Set problem A:
In the forum thread on deploying speech recognition to SageMaker, which transformers version do the current AWS images point to, according to the first post?
Set problem B:
List every file name with an extension that the forum thread on deploying speech recognition to SageMaker mentions.

I am working on deploying a speech-recognition app using HuggingFace following the instructions here. My understanding is that the inference toolkit uses pipelines, but the speech-recognition is only introduced with the > 4.9.0 releases, whereas the current AWS images are pointing to 4.6.x.
Is there any way around this? What do you think suggest that I do to make the deployment work? My hunch is that I need to supply a new image_uri.
Great to hear that you are working on a speech task!! Yes, the inference toolkit uses the pipelines from transformers. The code is open source you want to take a deeper look GitHub - aws/sagemaker-huggingface-inference-toolkit.
I am happy to share that we are working on new releases for the DLC, which include 4.9 and higher. Sadly I think it will take around 2 more weeks to be around.
In the meantime, you could use the official DLC and provide as model_data a model.tar.gz which contains a custom module, documented here: Deploy models to Amazon SageMaker
With a custom module, you can provide a requirements.txt to upgrade the dependencies and then provide a inference.py with a custom model_fn to load the asr pipeline.
Thank you Philipp for the quick response and the direction. I will try the model_data route. It’s also great to hear that you are working on updating the DLCs. The team’s work is always much appreciated!
Best
Deniz
Hi @philschmid, I am trying to exactly the same thing as @dzorlu, so I was pleasantly surprised to see that someone else asked this question a few months ago. I am trying to deploy a speech recognition model from the Hugging Face model hub for inference on a Sagemaker notebook using the Inference Toolkit using the instructions here https://huggingface.co/docs/sagemaker/inference#deploy-a-model-from-the-%F0%9F%A4%97-hub. However, when I do predictor.predict({inputs': "audio.wav"}), I get the error Unknown task automatic-speech-recognition .... I guess this is because of the transformers version in the DLC?
If so, is there meanwhile a way to use a newer version than 4.6.1 on Sagemaker so that I can use the inference toolkit to deploy an ASR model from the hub? Thanks in advance!
currently, ASR is not yet supported for zero-code deployments.
We are working on it to ship with the next version of the inference toolkit hopefully within 2-4 weeks. Until that, you can create a custom inference.py for it.
You can follow this example notebooks/sagemaker-notebook.ipynb at master · huggingface/notebooks · GitHub since you are using audio data you additionally need to adjust the input_fn .

Supplied information:
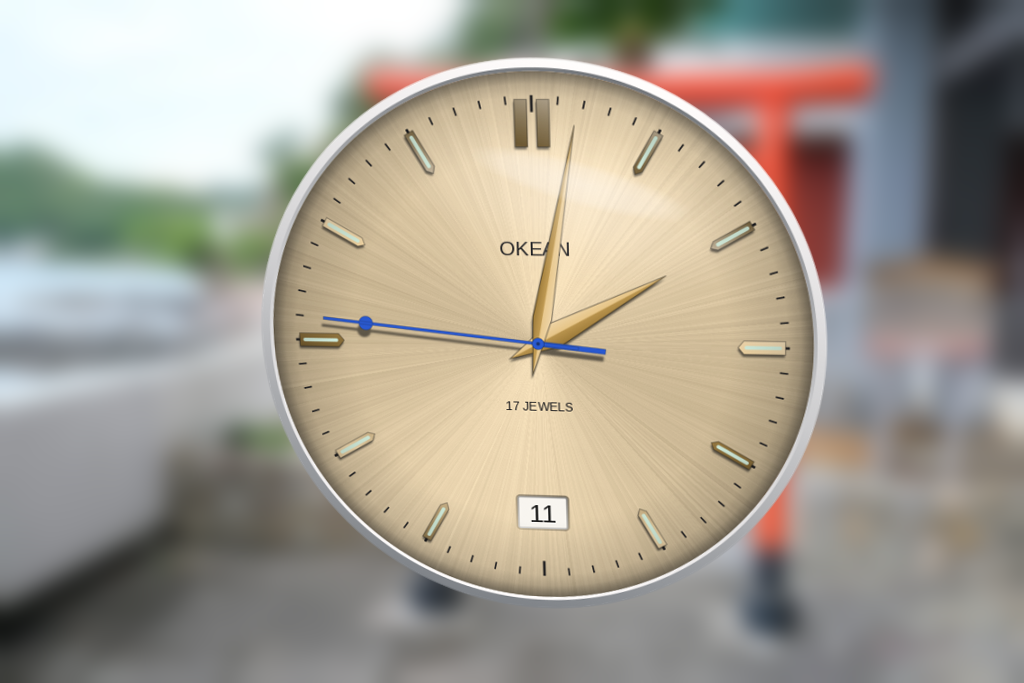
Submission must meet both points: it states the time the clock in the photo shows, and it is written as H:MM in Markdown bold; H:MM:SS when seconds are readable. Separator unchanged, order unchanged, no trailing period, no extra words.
**2:01:46**
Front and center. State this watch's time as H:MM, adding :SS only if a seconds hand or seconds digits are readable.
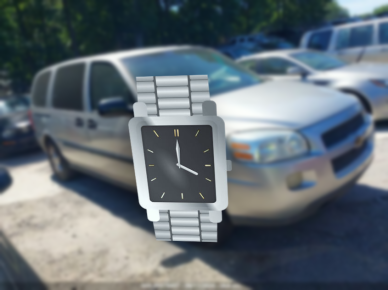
4:00
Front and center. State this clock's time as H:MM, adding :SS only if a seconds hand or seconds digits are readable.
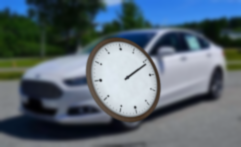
2:11
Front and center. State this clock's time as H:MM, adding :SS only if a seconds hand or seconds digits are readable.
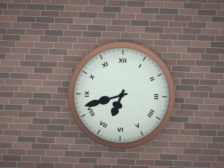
6:42
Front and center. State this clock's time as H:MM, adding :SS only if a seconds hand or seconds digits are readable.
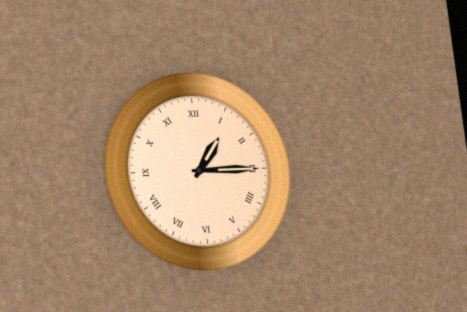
1:15
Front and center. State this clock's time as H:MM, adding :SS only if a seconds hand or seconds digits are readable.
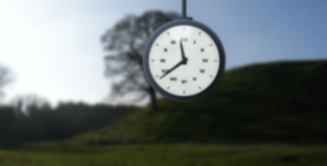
11:39
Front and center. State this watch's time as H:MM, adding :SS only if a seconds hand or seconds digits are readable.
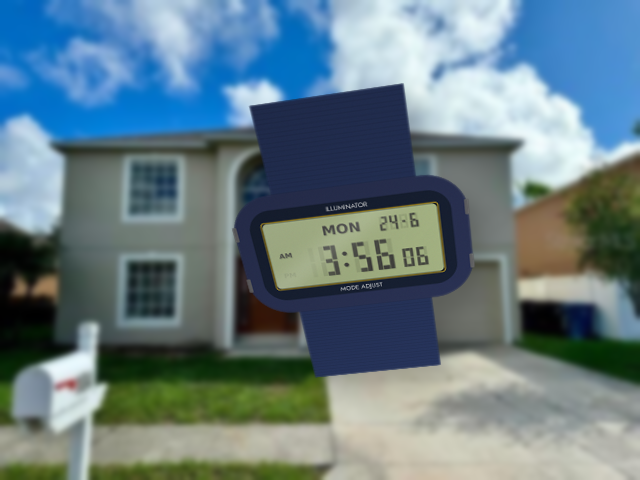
3:56:06
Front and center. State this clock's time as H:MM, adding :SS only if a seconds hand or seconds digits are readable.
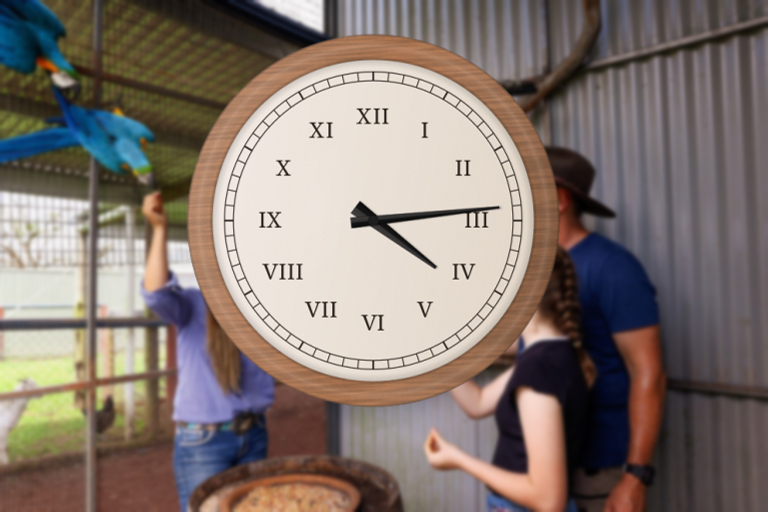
4:14
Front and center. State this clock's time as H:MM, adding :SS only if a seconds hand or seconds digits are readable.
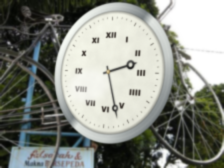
2:27
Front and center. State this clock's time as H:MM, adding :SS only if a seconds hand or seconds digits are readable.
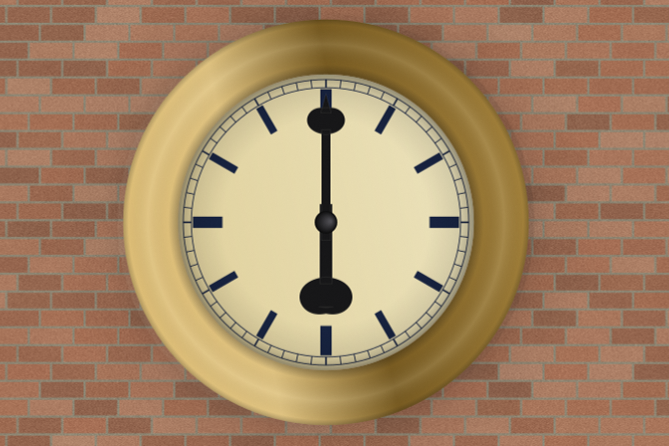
6:00
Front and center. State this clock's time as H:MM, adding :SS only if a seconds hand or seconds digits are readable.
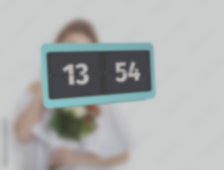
13:54
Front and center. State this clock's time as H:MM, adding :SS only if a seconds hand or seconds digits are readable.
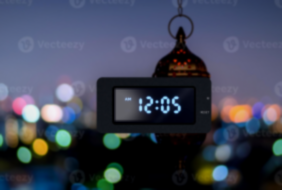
12:05
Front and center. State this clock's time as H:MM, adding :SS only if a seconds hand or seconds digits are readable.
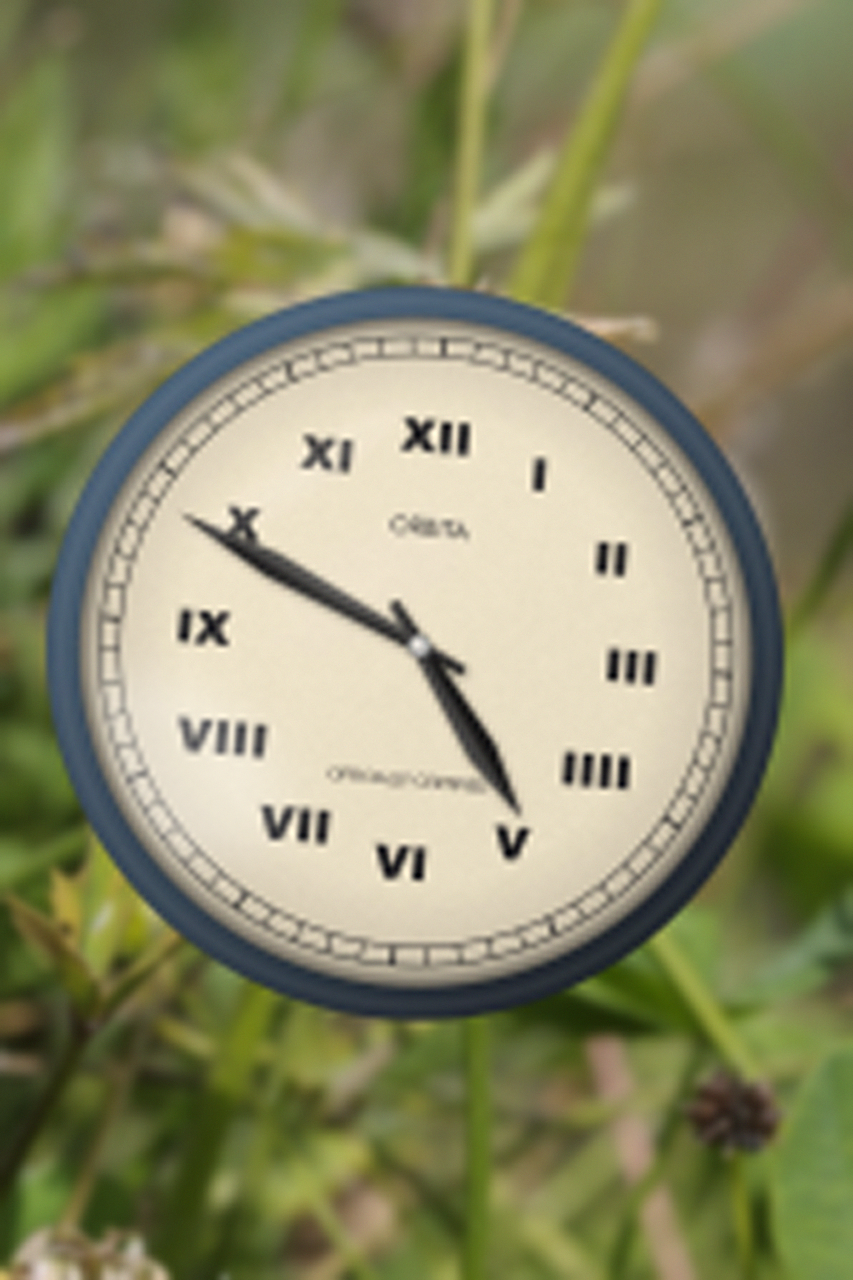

Task response A:
4.6.x

Task response B:
model.tar.gz, requirements.txt, inference.py, audio.wav, sagemaker-notebook.ipynb